I dont have a nice camera with me. The pic is from my old mobile (Xperia Mini) running android 4.3


----------



## harshilsharma63 (Dec 18, 2013)

singh_dd93 said:


> Today i got my board back. I am using the same board temporarily. I am attaching a picture of my cable management. Its done in eaxtly the same way as it was before.
> I dont have a nice camera with me. The pic is from my old mobile (Xperia Mini) running android 4.3
> 
> View attachment 12995



Cable management is fine. What are the temperatures now?


----------



## kira (Dec 19, 2013)

The main issue is your mobo as it has 4+1 power phases.. thus VRM's gets alot hotter and makes CPU even hotter...

I would suggest to go with a GA mobo with 8+2 power phase design for VRM's. if you are using 8 core FX CPU by AMD

here is the list of all the mobo tests for issue...

AM3+ Motherboard Phasing list 



singh_dd93 said:


> Finally found out the problem with heating up. It was something wrong with motherboard. I have been trying things out from early morning.
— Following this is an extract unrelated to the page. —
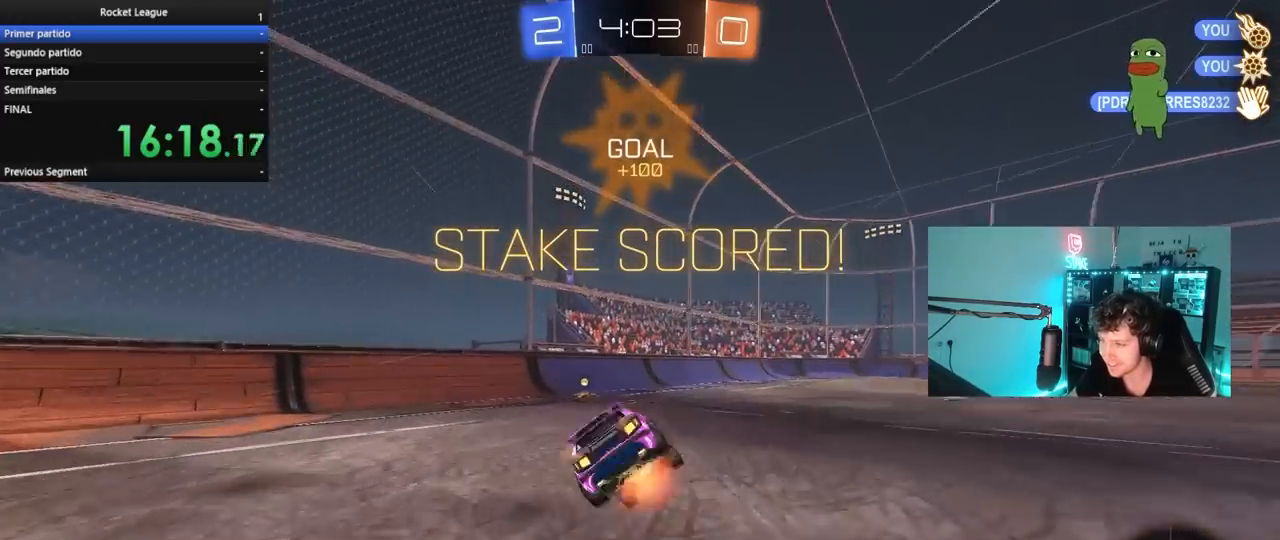
{"keys": ["a", "s", "shift"], "mouse": ["left"], "mouse_move": "still", "events": [[50, "s", "down"], [50, "w", "up"], [100, "mouse_right", "up"], [233, "s", "up"], [417, "s", "down"]]}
Took everything out of cabinet and ran the system and the temp at no processing at all was going to 40+. My friend has same setup with Sabertooth. I borrowed his board and tried running it and everything was fine. The CPU temp was around 10C.
> BTW we changed the cooler orientation to pull from down and push above to exhaust and removed rear exhaust and it made the CPU cooler by 4-5 C
> 
> I will be sending the motherboard (GA-970A-DS3) to warranty tomorrow. Maybe it got damaged due to overclocking. I had my CPU a 3.6Ghz.
> ...


----------



## singh_dd93 (Dec 19, 2013)

harshilsharma63 said:


> Cable management is fine. What are the temperatures now?



The max temp i saw was 43C at 100% CPU usage for 3 hours regularly.



kira said:


> The main issue is your mobo as it has 4+1 power phases.. thus VRM's gets alot hotter and makes CPU even hotter...
> 
> I would suggest to go with a GA mobo with 8+2 power phase design for VRM's. if you are using 8 core FX CPU by AMD
> 
> ...




Thanks for the list. The only one I can afford to buy id GA970A-UD3, but the problem is it isnt available online and the shops in Ludhiana dont keep even mid end boards.


----------



## kira (Dec 19, 2013)

singh_dd93 said:


> Thanks for the list. The only one I can afford to buy id GA970A-UD3, but the problem is it isnt available online and the shops in Ludhiana dont keep even mid end boards.



If you are planning to Use 8 core CPU which has TDP of 125Watt (as most of us know AMD FX series is very Power hungry in load it will reach upto 155watt or more) and plan to overclock even little. i would ask you to go with only 8+2 CPU power Phase Motherboard. but always Avoid MSI 

If you are going to use 4+1 Board then please do not overclock at all..untill u get 8+2 power phase Board (recommended GA-990FXA-UD3/ASrock 990FXA Extreme 4/M5A99FX PRO R2.0)


----------



## harshilsharma63 (Dec 19, 2013)

singh_dd93 said:


> *The max temp i saw was 43C at 100% CPU usage for 3 hours regularly.*
> 
> 
> 
> ...



Those are god temps. What could be approx. room temperature?


----------